**Task requirements**:
Lay out every line of the records below as a Markdown table with two columns, Row and Text: Row numbers each line and Text holds the line itself. Skip blank lines and leave the pictures out.

**Materials provided**:
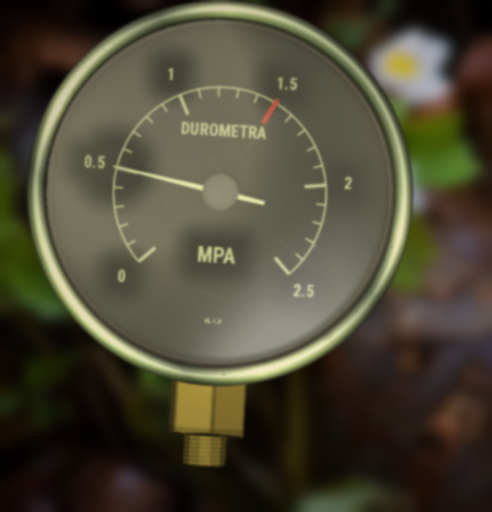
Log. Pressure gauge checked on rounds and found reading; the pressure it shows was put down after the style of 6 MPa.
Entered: 0.5 MPa
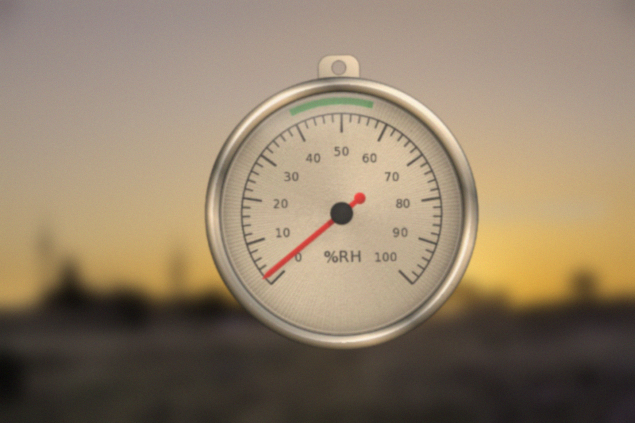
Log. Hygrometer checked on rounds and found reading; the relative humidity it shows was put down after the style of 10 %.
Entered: 2 %
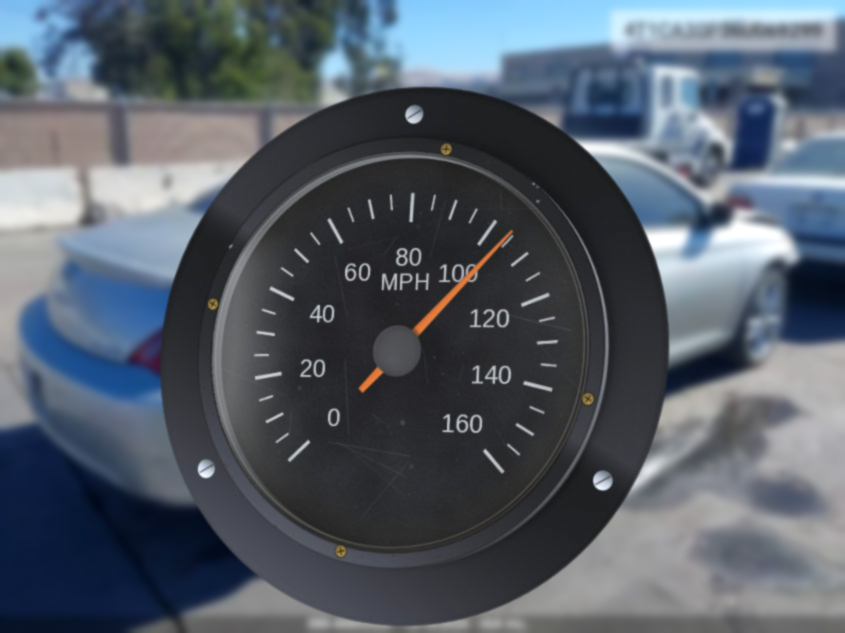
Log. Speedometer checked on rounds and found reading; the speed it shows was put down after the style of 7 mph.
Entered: 105 mph
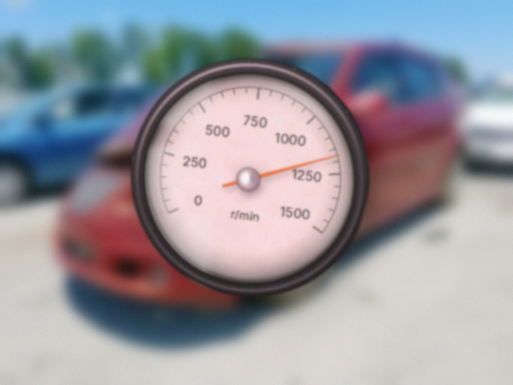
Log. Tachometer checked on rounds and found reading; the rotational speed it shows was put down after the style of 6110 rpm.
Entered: 1175 rpm
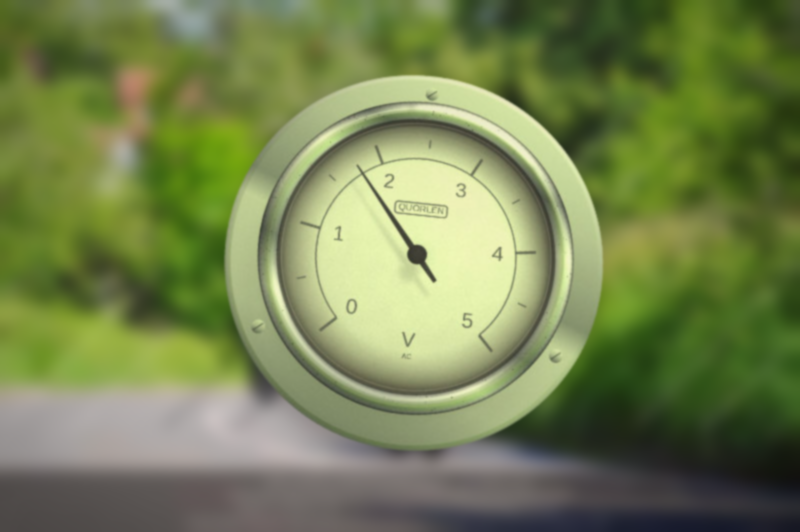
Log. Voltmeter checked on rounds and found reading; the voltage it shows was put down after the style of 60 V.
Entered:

**Exercise answer**:
| Row | Text |
|---|---|
| 1 | Log. Pressure gauge checked on rounds and found reading; the pressure it shows was put down after the style of 6 MPa. |
| 2 | Entered: 0.5 MPa |
| 3 | Log. Hygrometer checked on rounds and found reading; the relative humidity it shows was put down after the style of 10 %. |
| 4 | Entered: 2 % |
| 5 | Log. Speedometer checked on rounds and found reading; the speed it shows was put down after the style of 7 mph. |
| 6 | Entered: 105 mph |
| 7 | Log. Tachometer checked on rounds and found reading; the rotational speed it shows was put down after the style of 6110 rpm. |
| 8 | Entered: 1175 rpm |
| 9 | Log. Voltmeter checked on rounds and found reading; the voltage it shows was put down after the style of 60 V. |
| 10 | Entered: |